The area above the strand line is mostly dry except for the very highest tides so a different range of plants and animals are able to live here but they must still be able to cope with the occasional soaking with salt water!
The shoreline at Dell Quay
The shoreline at Dell Quay is shingle at the top of the beach and becomes increasingly muddy further down.
The strand line can produce some interesting finds! In among rubbish carried by the tide such as old boots, bits of string and wood you might find white cuttlefish bones. This bone forms the inside skeleton of a fascinating animal which looks a bit like an octopus and can change colour when it wants to!
Small white crab shells are not what they seem. They are not dead crabs but are the shell left by the crab after it has grown a new bigger one. It sheds the old one, takes in water to expand the new one and then hides until the new bigger one has hardened.
Sandhoppers are about 2 cm long and live among the debris of the strandline feeding on dead and decaying matter. They are able to jump and may land in your lunch box if you are picnicking too near the high tide line!
Wading birds such as the redshank and turnstone enjoy foraging among the bladderwrack, seaweed and under pieces of wood looking for things to eat.

◆ ◆ ◆ ◆

Using the information:
1. Return the part of the passage on the Dell Quay shoreline from "The strand line can" down to "high tide line!", copied word for word.
2. Answer these questions using the passage on the Dell Quay shoreline:
(a) What is the shoreline made of at the top of the beach?
(b) About how long are sandhoppers?
(c) Which two wading birds are named as foraging among the bladderwrack?
3. Write the next part of the passage on the Dell Quay shoreline, starting after its final sentence.

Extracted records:
◆ ◆ ◆ ◆

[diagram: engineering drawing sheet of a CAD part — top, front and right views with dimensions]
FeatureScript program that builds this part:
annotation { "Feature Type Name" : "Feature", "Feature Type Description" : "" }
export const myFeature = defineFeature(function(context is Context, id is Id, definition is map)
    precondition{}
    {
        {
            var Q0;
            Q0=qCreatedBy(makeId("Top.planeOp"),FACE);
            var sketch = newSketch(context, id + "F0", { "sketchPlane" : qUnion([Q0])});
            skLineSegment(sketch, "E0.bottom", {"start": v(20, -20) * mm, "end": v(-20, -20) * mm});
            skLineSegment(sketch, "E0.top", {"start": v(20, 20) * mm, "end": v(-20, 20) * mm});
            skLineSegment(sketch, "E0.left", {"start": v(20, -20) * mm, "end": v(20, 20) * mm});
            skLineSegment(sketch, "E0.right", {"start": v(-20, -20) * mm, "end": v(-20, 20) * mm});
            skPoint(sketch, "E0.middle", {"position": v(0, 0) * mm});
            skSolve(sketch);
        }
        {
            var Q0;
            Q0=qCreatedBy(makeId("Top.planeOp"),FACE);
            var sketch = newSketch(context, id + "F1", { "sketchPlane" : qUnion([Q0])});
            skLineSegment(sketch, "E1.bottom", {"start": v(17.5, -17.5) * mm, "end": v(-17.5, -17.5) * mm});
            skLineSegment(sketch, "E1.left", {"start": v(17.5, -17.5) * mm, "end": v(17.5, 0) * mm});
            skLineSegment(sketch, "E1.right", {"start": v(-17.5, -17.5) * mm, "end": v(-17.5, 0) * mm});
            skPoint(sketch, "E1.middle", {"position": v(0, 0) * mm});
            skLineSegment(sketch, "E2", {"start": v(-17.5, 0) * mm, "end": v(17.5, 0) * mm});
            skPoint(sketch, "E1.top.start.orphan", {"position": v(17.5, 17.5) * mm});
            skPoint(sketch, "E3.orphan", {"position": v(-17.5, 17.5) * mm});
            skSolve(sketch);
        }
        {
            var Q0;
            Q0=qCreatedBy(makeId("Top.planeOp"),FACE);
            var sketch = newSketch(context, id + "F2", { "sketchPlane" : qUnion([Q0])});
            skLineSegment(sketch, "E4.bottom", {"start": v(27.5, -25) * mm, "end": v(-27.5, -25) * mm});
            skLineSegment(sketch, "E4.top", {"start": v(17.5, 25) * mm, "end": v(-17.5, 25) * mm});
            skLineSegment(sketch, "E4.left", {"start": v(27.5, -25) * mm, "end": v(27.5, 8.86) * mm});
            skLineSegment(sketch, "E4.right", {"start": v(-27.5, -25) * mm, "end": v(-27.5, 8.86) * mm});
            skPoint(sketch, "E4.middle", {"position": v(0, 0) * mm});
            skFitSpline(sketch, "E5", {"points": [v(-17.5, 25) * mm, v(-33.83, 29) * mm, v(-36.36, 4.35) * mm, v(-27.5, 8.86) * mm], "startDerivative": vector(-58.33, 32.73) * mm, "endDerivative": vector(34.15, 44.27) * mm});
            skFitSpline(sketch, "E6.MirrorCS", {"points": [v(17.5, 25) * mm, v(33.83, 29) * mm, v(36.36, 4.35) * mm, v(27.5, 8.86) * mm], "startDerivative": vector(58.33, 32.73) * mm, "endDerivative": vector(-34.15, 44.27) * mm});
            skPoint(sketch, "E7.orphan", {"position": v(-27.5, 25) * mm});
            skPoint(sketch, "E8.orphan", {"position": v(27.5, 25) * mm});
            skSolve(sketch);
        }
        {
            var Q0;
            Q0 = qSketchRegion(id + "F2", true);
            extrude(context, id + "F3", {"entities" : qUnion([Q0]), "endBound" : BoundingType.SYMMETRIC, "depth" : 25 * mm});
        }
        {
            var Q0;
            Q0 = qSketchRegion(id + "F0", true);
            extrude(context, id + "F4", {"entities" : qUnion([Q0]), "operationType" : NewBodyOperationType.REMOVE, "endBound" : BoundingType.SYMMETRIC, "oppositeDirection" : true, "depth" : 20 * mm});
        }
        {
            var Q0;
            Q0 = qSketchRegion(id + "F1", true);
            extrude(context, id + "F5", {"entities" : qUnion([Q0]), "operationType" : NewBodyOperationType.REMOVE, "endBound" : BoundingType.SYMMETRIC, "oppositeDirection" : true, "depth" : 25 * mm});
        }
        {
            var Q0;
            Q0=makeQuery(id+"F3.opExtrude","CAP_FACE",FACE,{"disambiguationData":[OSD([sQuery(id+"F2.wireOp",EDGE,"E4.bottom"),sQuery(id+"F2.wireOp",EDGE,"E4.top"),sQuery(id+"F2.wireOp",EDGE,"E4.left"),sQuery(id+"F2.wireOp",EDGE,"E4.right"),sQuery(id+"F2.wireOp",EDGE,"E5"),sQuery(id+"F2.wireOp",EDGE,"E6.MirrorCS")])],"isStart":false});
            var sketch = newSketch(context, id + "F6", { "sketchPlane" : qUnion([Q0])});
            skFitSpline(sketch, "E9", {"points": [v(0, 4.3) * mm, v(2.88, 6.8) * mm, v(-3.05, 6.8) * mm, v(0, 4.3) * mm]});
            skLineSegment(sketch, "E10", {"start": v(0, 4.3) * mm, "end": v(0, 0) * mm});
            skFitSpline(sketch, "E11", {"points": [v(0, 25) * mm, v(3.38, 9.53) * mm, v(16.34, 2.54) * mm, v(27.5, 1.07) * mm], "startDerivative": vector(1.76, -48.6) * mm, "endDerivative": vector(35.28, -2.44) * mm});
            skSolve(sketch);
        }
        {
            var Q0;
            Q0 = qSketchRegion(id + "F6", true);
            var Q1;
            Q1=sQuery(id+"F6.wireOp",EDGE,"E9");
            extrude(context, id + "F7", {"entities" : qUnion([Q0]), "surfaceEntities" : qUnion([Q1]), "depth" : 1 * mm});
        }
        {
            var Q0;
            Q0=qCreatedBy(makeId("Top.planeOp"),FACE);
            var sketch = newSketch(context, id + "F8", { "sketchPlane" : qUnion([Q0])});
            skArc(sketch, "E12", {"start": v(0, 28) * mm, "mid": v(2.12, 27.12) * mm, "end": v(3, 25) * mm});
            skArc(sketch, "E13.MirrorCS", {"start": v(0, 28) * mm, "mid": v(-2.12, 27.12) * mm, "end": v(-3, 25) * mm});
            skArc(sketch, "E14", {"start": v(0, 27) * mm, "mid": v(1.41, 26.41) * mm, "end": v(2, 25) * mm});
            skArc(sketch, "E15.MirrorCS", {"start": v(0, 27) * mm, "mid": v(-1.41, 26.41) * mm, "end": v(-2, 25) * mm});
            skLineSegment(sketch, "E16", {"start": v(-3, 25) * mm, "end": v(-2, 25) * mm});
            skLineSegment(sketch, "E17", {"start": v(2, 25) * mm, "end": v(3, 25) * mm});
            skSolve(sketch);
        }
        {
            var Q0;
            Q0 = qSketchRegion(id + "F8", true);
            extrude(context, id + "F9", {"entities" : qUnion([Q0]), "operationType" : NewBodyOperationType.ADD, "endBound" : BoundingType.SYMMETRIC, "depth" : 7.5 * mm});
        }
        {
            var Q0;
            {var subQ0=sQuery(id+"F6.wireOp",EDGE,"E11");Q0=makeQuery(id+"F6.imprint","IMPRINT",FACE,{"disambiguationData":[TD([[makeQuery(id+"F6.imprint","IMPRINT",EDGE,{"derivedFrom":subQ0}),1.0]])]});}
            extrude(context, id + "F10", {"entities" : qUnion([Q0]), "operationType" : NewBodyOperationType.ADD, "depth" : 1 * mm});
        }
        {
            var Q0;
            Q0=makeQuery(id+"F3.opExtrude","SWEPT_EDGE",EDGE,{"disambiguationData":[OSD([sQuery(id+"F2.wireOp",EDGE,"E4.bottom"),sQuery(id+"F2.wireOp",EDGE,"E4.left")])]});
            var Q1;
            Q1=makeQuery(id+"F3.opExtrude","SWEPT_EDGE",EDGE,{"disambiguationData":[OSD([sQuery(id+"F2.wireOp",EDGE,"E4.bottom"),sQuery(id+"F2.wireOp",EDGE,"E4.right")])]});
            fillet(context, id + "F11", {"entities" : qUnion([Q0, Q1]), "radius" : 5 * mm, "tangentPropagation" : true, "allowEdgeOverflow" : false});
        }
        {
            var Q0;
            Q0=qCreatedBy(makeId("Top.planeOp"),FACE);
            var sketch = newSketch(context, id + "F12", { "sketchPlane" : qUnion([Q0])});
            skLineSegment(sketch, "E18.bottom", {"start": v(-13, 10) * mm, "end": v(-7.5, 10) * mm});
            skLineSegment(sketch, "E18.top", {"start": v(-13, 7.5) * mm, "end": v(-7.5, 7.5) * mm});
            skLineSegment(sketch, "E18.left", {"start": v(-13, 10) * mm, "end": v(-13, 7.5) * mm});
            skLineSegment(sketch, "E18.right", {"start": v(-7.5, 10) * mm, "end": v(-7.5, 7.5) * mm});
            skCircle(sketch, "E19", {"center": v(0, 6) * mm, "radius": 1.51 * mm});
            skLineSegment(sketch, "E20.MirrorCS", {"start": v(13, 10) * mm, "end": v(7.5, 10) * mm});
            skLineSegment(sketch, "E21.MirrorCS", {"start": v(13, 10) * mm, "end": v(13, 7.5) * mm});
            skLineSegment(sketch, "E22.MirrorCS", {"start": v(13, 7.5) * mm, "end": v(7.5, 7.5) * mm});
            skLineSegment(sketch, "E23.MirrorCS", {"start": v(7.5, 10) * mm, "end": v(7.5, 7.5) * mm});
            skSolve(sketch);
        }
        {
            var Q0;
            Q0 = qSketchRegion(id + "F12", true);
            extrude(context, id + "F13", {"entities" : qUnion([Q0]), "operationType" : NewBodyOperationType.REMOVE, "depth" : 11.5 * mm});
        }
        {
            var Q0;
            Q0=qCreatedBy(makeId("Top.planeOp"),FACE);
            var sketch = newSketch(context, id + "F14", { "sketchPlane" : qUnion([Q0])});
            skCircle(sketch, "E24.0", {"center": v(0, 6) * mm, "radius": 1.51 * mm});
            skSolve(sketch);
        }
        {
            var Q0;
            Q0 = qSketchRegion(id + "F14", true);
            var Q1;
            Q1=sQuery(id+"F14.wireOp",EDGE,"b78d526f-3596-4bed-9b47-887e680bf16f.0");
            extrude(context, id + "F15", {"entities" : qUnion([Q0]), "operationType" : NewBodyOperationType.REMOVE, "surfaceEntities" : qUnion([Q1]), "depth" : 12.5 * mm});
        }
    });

◆ ◆ ◆ ◆

Responses in order:
1.
The strand line can produce some interesting finds! In among rubbish carried by the tide such as old boots, bits of string and wood you might find white cuttlefish bones. This bone forms the inside skeleton of a fascinating animal which looks a bit like an octopus and can change colour when it wants to!
Small white crab shells are not what they seem. They are not dead crabs but are the shell left by the crab after it has grown a new bigger one. It sheds the old one, takes in water to expand the new one and then hides until the new bigger one has hardened.
Sandhoppers are about 2 cm long and live among the debris of the strandline feeding on dead and decaying matter. They are able to jump and may land in your lunch box if you are picnicking too near the high tide line!

2.
(a) Shingle.
(b) About 2 cm.
(c) The redshank and the turnstone.

3.
The shoreline, especially the strandline can be badly affected by pollution such as oil and other harmful substances as it can become concentrated among the debris of the strandline.
Shorelines like that at Dell Quay are heavily used by people for keeping and launching boats. Quay, jetties and pontoon are built across the beach to help access to deeper water. Bits of boat and old structures are left behind from days gone by. Some of these are interesting, others ugly and potentially dangerous.
Human litter from beach users and rubbish washed up by the tide can affect the shoreline.
Rising sea levels are also a problem. Sea walls and other sea defences have been built to protect houses and farmland, so the beach gets smaller as the water level rises.